But this level of effort is what managers recognize as “business as usual.” It’s not the kind of high performance team members are capable of. What managers want most are things that can’t be specified or measured: courage, compassion, commitment, composure, optimism, decisiveness, and dozens of other aspects of performance. You can’t demand these things and you can’t hold people accountable for them.

To get what you really want in the workplace, you have to lead others. You have to grow them into the kind of people who do these things. You have to inspire them to do it. You have to support them and encourage them. You need effective leadership skills. Eventually, when they know the leader, like the leader, respect the leader and trust the leader, then they may choose to give that level of effort. And if they do, day in and day out, work will become very satisfying to them. And of course it will be satisfying to the manager.

Have you ever had a boss you admired and trusted so much that you’d do anything for him? Someone who gave you the responsibility, authority, freedom of action, and recognition you felt you deserved? Did you love coming to work every day because you knew your boss believed in you? If so, you wanted to do your best for him, even though you knew you could just get by doing what was required.

Or you may have had a “problem boss,” someone with poor people skills and who micro-managed you. Maybe this person was self-serving or had questionable ethics. If so, then you know you never felt the desire to do what you were capable of doing.

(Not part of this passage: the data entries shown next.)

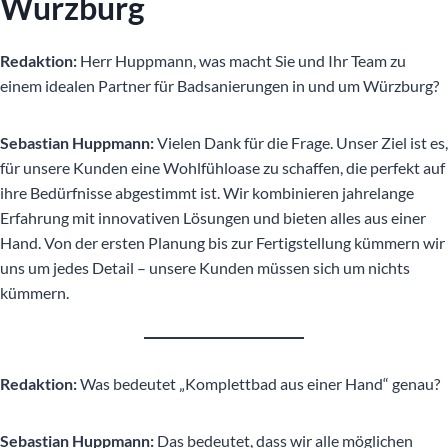
Würzburg
Redaktion:
Herr Huppmann, was macht Sie und Ihr Team zu
einem idealen Partner für Badsanierungen in und um Würzburg?
Sebastian Huppmann:
Vielen Dank für die Frage. Unser Ziel ist es,
für unsere Kunden eine Wohlfühloase zu schaffen, die perfekt auf
ihre Bedürfnisse abgestimmt ist. Wir kombinieren jahrelange
Erfahrung mit innovativen Lösungen und bieten alles aus einer
Hand. Von der ersten Planung bis zur Fertigstellung kümmern wir
uns um jedes Detail – unsere Kunden müssen sich um nichts
kümmern.
Redaktion:
Was bedeutet „Komplettbad aus einer Hand“ genau?
Sebastian Huppmann:
Das bedeutet, dass wir alle möglichen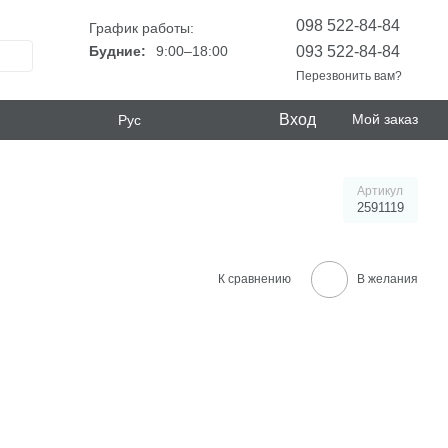
098 522-84-84
График работы:
093 522-84-84
Будние:
9:00–18:00
Перезвонить вам?
Вход
Мой заказ
Рус
Артикул
2591119
К сравнению
В желания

I have a service background, and as a consultant I’ve worked in a variety of bureaucratic environments, and many times I quickly sized up what was going on. Often, it wasn’t “high performance.” It was just “showing up for work” and doing what employees could be held accountable for. I learned that not a whole lot of leadership was going on.

And that’s why effective leadership skills are so important in an organization. It’s not rocket science, but it’s the real reason why managers need to make the effort to develop the people skills and personal strengths that will make them better leaders.